Security baseline for Windows 10 “Creators Update” (v1703) – FINAL

Microsoft is pleased to announce the final release of the recommended security configuration baseline settings for Windows 10 “Creators Update,” also known as version 1703, “Redstone 2,” or RS2. The downloadable attachment to this blog post includes importable GPOs, tools for applying the GPOs, custom ADMX files for Group Policy settings, and all the settings in spreadsheet form.

Download the content from the Microsoft Security Compliance Toolkit (click Download and select Windows 10 Version 1703 Security Baseline.zip).

This updated content will be incorporated into the Security Compliance Toolkit shortly. (Note that the Security Compliance Manager tool has been retired.)

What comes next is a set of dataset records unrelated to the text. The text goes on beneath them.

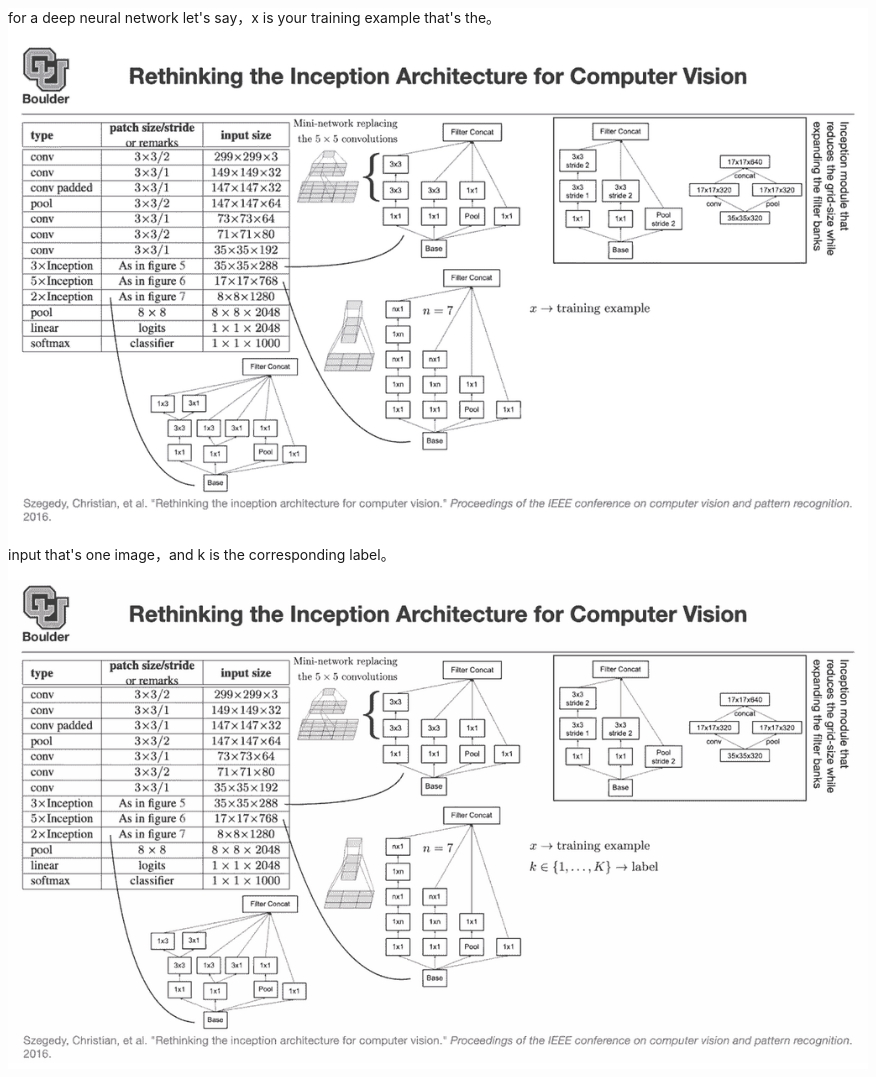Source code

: for a deep neural network let's say，x is your training example that's the。



![](img/f4b93c38cb2648887cbd799201d326a5_76.png)

input that's one image，and k is the corresponding label。



![](img/f4b93c38cb2648887cbd799201d326a5_78.png)
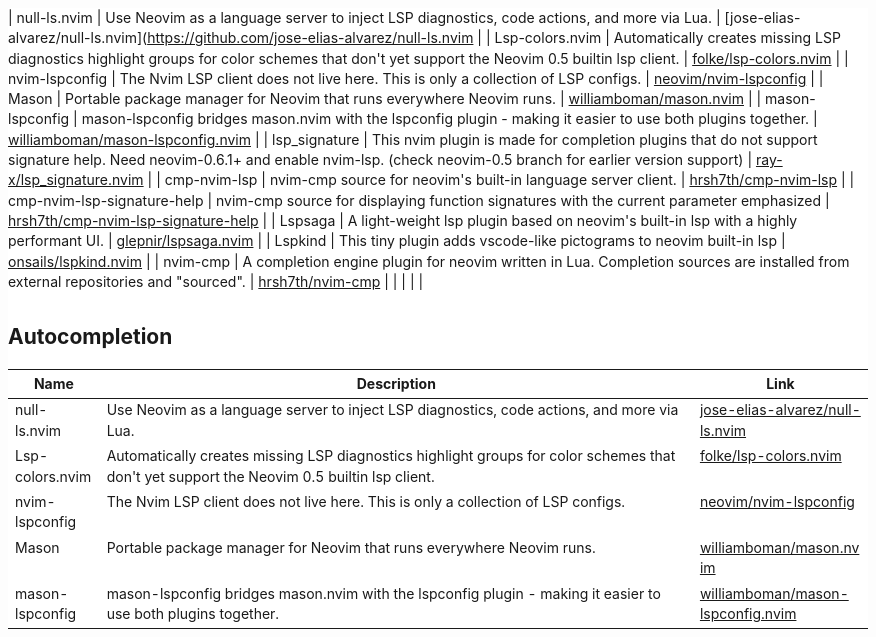 | null-ls.nvim                | Use Neovim as a language server to inject LSP diagnostics, code actions, and more via Lua.                                                                                        | [jose-elias-alvarez/null-ls.nvim](https://github.com/jose-elias-alvarez/null-ls.nvim          |
| Lsp-colors.nvim             | Automatically creates missing LSP diagnostics highlight groups for color schemes that don't yet support the Neovim 0.5 builtin lsp client.                                        | [folke/lsp-colors.nvim](https://github.com/folke/lsp-colors.nvim)                             |
| nvim-lspconfig              | The Nvim LSP client does not live here. This is only a collection of LSP configs.                                                                                                 | [neovim/nvim-lspconfig](https://github.com/neovim/nvim-lspconfig)                             |
| Mason                       | Portable package manager for Neovim that runs everywhere Neovim runs.                                                                                                             | [williamboman/mason.nvim](https://github.com/williamboman/mason.nvim)                         |
| mason-lspconfig             | mason-lspconfig bridges mason.nvim with the lspconfig plugin - making it easier to use both plugins together.                                                                     | [williamboman/mason-lspconfig.nvim](https://github.com/williamboman/mason-lspconfig.nvim)     |
| lsp_signature               | This nvim plugin is made for completion plugins that do not support signature help. Need neovim-0.6.1+ and enable nvim-lsp. (check neovim-0.5 branch for earlier version support) | [ray-x/lsp_signature.nvim](https://github.com/ray-x/lsp_signature.nvim)                       |
| cmp-nvim-lsp                | nvim-cmp source for neovim's built-in language server client.                                                                                                                     | [hrsh7th/cmp-nvim-lsp](https://github.com/hrsh7th/cmp-nvim-lsp)                               |
| cmp-nvim-lsp-signature-help | nvim-cmp source for displaying function signatures with the current parameter emphasized                                                                                          | [hrsh7th/cmp-nvim-lsp-signature-help](https://github.com/hrsh7th/cmp-nvim-lsp-signature-help) |
| Lspsaga                     | A light-weight lsp plugin based on neovim's built-in lsp with a highly performant UI.                                                                                             | [glepnir/lspsaga.nvim](https://github.com/glepnir/lspsaga.nvim)                               |
| Lspkind                     | This tiny plugin adds vscode-like pictograms to neovim built-in lsp                                                                                                               | [onsails/lspkind.nvim](https://github.com/onsails/lspkind.nvim)                               |
| nvim-cmp                    | A completion engine plugin for neovim written in Lua. Completion sources are installed from external repositories and "sourced".                                                  | [hrsh7th/nvim-cmp](https://github.com/hrsh7th/nvim-cmp)                                       |
|                             |                                                                                                                                                                                   |                                                                                               |

## Autocompletion

| Name                        | Description                                                                                                                                                                       | Link                                                                                          |
|-----------------------------|-----------------------------------------------------------------------------------------------------------------------------------------------------------------------------------|-----------------------------------------------------------------------------------------------|
| null-ls.nvim                | Use Neovim as a language server to inject LSP diagnostics, code actions, and more via Lua.                                                                                        |  [jose-elias-alvarez/null-ls.nvim](https://github.com/jose-elias-alvarez/null-ls.nvim)          |
| Lsp-colors.nvim             | Automatically creates missing LSP diagnostics highlight groups for color schemes that don't yet support the Neovim 0.5 builtin lsp client.                                        | [folke/lsp-colors.nvim](https://github.com/folke/lsp-colors.nvim)                             |
| nvim-lspconfig              | The Nvim LSP client does not live here. This is only a collection of LSP configs.                                                                                                 | [neovim/nvim-lspconfig](https://github.com/neovim/nvim-lspconfig)                             |
| Mason                       | Portable package manager for Neovim that runs everywhere Neovim runs.                                                                                                             | [williamboman/mason.nvim](https://github.com/williamboman/mason.nvim)                         |
| mason-lspconfig             | mason-lspconfig bridges mason.nvim with the lspconfig plugin - making it easier to use both plugins together.                                                                     | [williamboman/mason-lspconfig.nvim](https://github.com/williamboman/mason-lspconfig.nvim)     |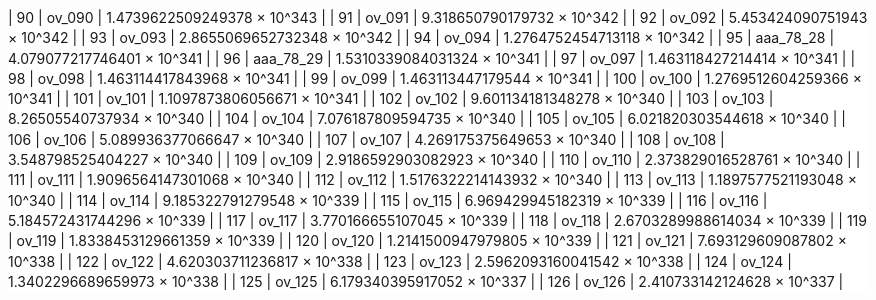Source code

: | 90 | ov_090 | 1.4739622509249378 × 10^343 |
| 91 | ov_091 | 9.318650790179732 × 10^342 |
| 92 | ov_092 | 5.453424090751943 × 10^342 |
| 93 | ov_093 | 2.8655069652732348 × 10^342 |
| 94 | ov_094 | 1.2764752454713118 × 10^342 |
| 95 | aaa_78_28 | 4.079077217746401 × 10^341 |
| 96 | aaa_78_29 | 1.5310339084031324 × 10^341 |
| 97 | ov_097 | 1.463118427214414 × 10^341 |
| 98 | ov_098 | 1.463114417843968 × 10^341 |
| 99 | ov_099 | 1.463113447179544 × 10^341 |
| 100 | ov_100 | 1.2769512604259366 × 10^341 |
| 101 | ov_101 | 1.1097873806056671 × 10^341 |
| 102 | ov_102 | 9.601134181348278 × 10^340 |
| 103 | ov_103 | 8.26505540737934 × 10^340 |
| 104 | ov_104 | 7.076187809594735 × 10^340 |
| 105 | ov_105 | 6.021820303544618 × 10^340 |
| 106 | ov_106 | 5.089936377066647 × 10^340 |
| 107 | ov_107 | 4.269175375649653 × 10^340 |
| 108 | ov_108 | 3.548798525404227 × 10^340 |
| 109 | ov_109 | 2.9186592903082923 × 10^340 |
| 110 | ov_110 | 2.373829016528761 × 10^340 |
| 111 | ov_111 | 1.9096564147301068 × 10^340 |
| 112 | ov_112 | 1.5176322214143932 × 10^340 |
| 113 | ov_113 | 1.1897577521193048 × 10^340 |
| 114 | ov_114 | 9.185322791279548 × 10^339 |
| 115 | ov_115 | 6.969429945182319 × 10^339 |
| 116 | ov_116 | 5.184572431744296 × 10^339 |
| 117 | ov_117 | 3.770166655107045 × 10^339 |
| 118 | ov_118 | 2.6703289988614034 × 10^339 |
| 119 | ov_119 | 1.8338453129661359 × 10^339 |
| 120 | ov_120 | 1.2141500947979805 × 10^339 |
| 121 | ov_121 | 7.693129609087802 × 10^338 |
| 122 | ov_122 | 4.620303711236817 × 10^338 |
| 123 | ov_123 | 2.5962093160041542 × 10^338 |
| 124 | ov_124 | 1.3402296689659973 × 10^338 |
| 125 | ov_125 | 6.179340395917052 × 10^337 |
| 126 | ov_126 | 2.410733142124628 × 10^337 |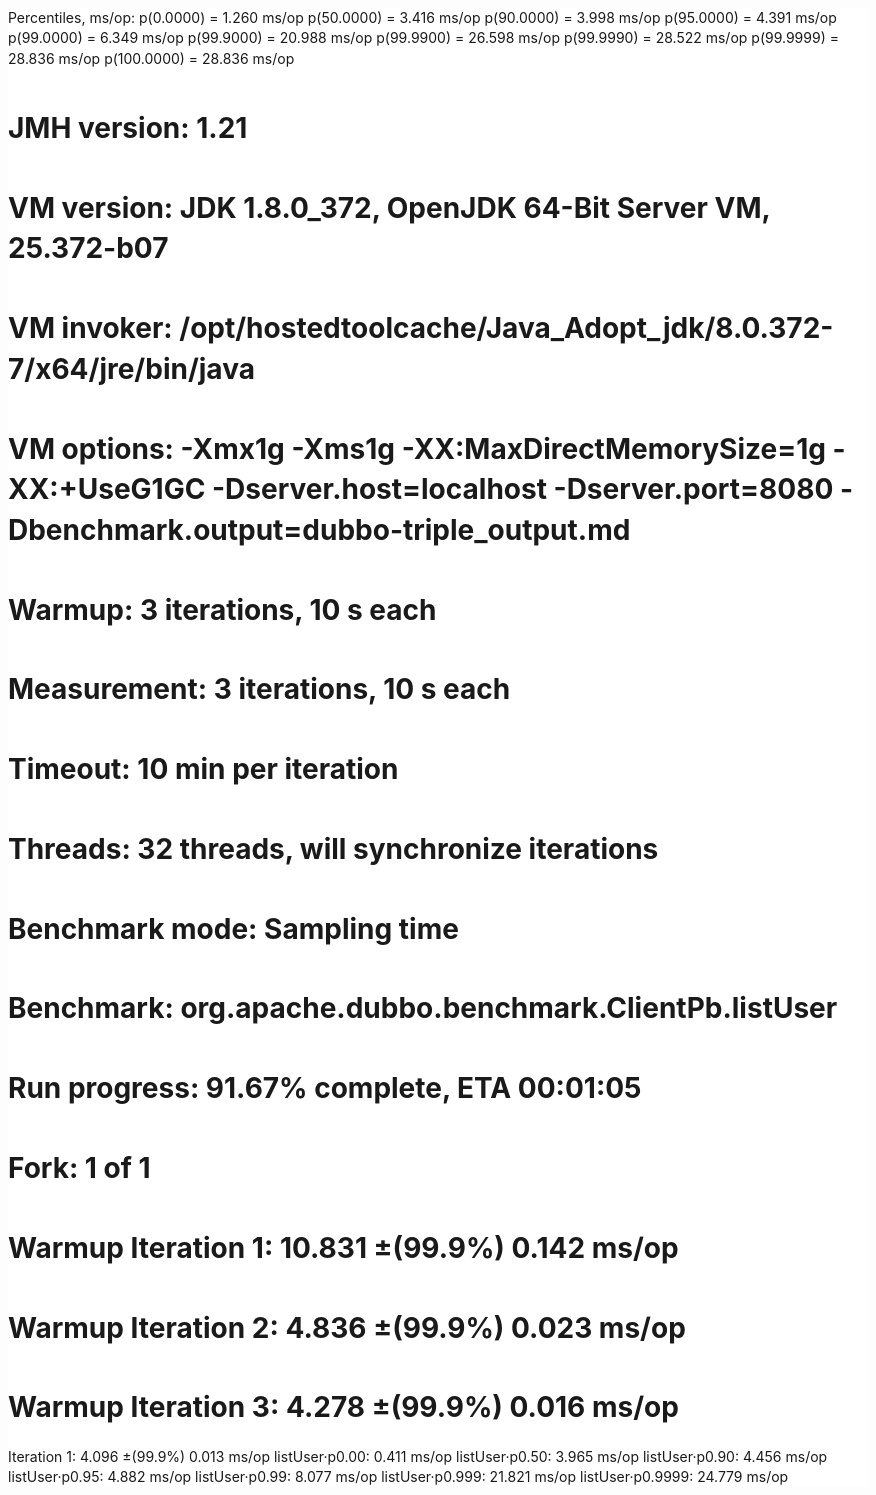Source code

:   Percentiles, ms/op:
      p(0.0000) =      1.260 ms/op
     p(50.0000) =      3.416 ms/op
     p(90.0000) =      3.998 ms/op
     p(95.0000) =      4.391 ms/op
     p(99.0000) =      6.349 ms/op
     p(99.9000) =     20.988 ms/op
     p(99.9900) =     26.598 ms/op
     p(99.9990) =     28.522 ms/op
     p(99.9999) =     28.836 ms/op
    p(100.0000) =     28.836 ms/op


# JMH version: 1.21
# VM version: JDK 1.8.0_372, OpenJDK 64-Bit Server VM, 25.372-b07
# VM invoker: /opt/hostedtoolcache/Java_Adopt_jdk/8.0.372-7/x64/jre/bin/java
# VM options: -Xmx1g -Xms1g -XX:MaxDirectMemorySize=1g -XX:+UseG1GC -Dserver.host=localhost -Dserver.port=8080 -Dbenchmark.output=dubbo-triple_output.md
# Warmup: 3 iterations, 10 s each
# Measurement: 3 iterations, 10 s each
# Timeout: 10 min per iteration
# Threads: 32 threads, will synchronize iterations
# Benchmark mode: Sampling time
# Benchmark: org.apache.dubbo.benchmark.ClientPb.listUser

# Run progress: 91.67% complete, ETA 00:01:05
# Fork: 1 of 1
# Warmup Iteration   1: 10.831 ±(99.9%) 0.142 ms/op
# Warmup Iteration   2: 4.836 ±(99.9%) 0.023 ms/op
# Warmup Iteration   3: 4.278 ±(99.9%) 0.016 ms/op
Iteration   1: 4.096 ±(99.9%) 0.013 ms/op
                 listUser·p0.00:   0.411 ms/op
                 listUser·p0.50:   3.965 ms/op
                 listUser·p0.90:   4.456 ms/op
                 listUser·p0.95:   4.882 ms/op
                 listUser·p0.99:   8.077 ms/op
                 listUser·p0.999:  21.821 ms/op
                 listUser·p0.9999: 24.779 ms/op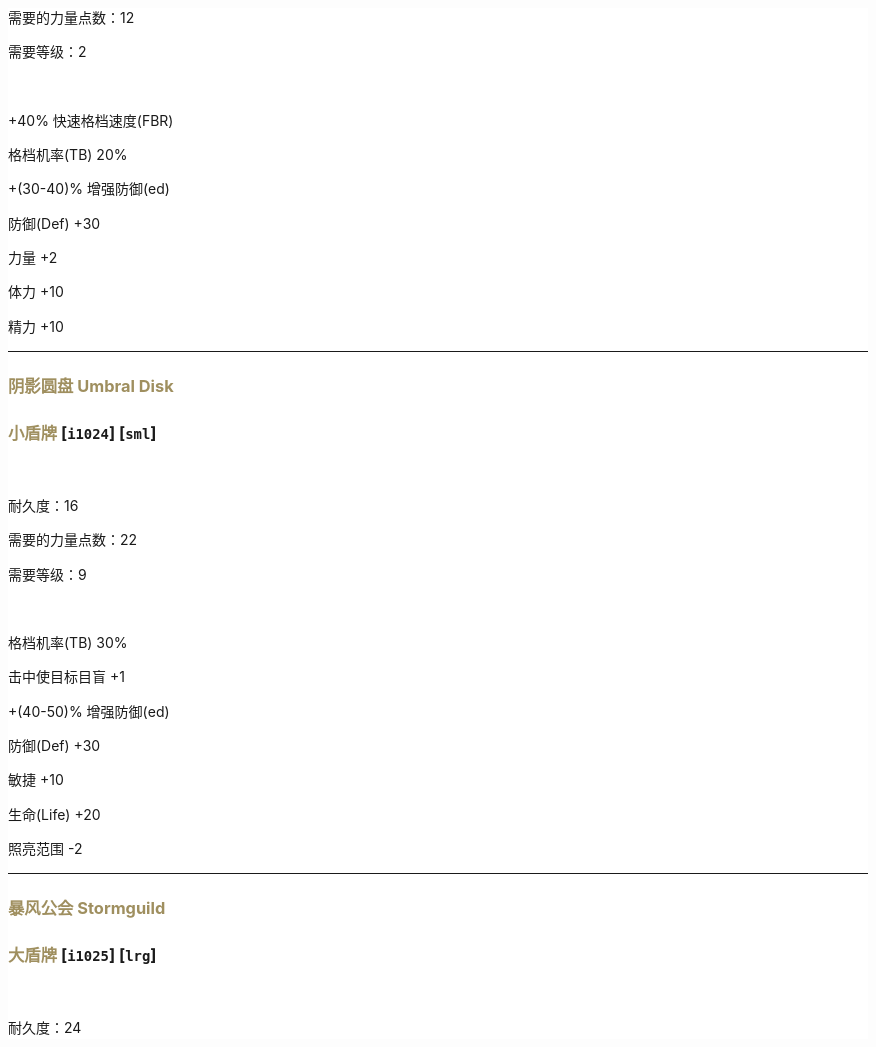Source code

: 需要的力量点数：12

需要等级：2

<br/>

+40% 快速格档速度(FBR)

格档机率(TB) 20%

+(30-40)% 增强防御(ed)

防御(Def) +30

力量 +2

体力 +10

精力 +10


----------------------

### <font color=#9f8f5f>阴影圆盘 Umbral Disk</font>

### <font color=#9f8f5f>小盾牌</font> [`i1024`] [`sml`]

<br/>

耐久度：16

需要的力量点数：22

需要等级：9

<br/>

格档机率(TB) 30%

击中使目标目盲 +1

+(40-50)% 增强防御(ed)

防御(Def) +30

敏捷 +10

生命(Life) +20

照亮范围 -2


----------------------

### <font color=#9f8f5f>暴风公会 Stormguild</font>

### <font color=#9f8f5f>大盾牌</font> [`i1025`] [`lrg`]

<br/>

耐久度：24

The differences in this baseline from the v1703 draft version are:

  • The security settings that disallowed Internet Explorer from using downloaded fonts in the Internet and Restricted Sites zones have been removed. This change in IE11 recommendations applies only to Windows 10, and is possible because of Windows 10's additional mitigations as described in the blog post, Dropping the "Untrusted Font Blocking" setting .
  • The enforcement of the default for the User Rights Assignment, Generate security audits (SeAuditPrivilege) , has been removed. Enforcing the default does not mitigate contemporary security threats, and hampers the functionality of programs such as System Center Operations Manager (SCOM) that need to change the default.
  • We are enabling the setting, "Do not suggest third-party content in Windows spotlight" in User Configuration\Administrative Templates\Windows Components\Cloud Content. Enabling this setting is consistent with our having previously enabled "Turn off Microsoft consumer experiences."

Thank you to the Center for Internet Security (CIS) and to everyone else who gave us feedback.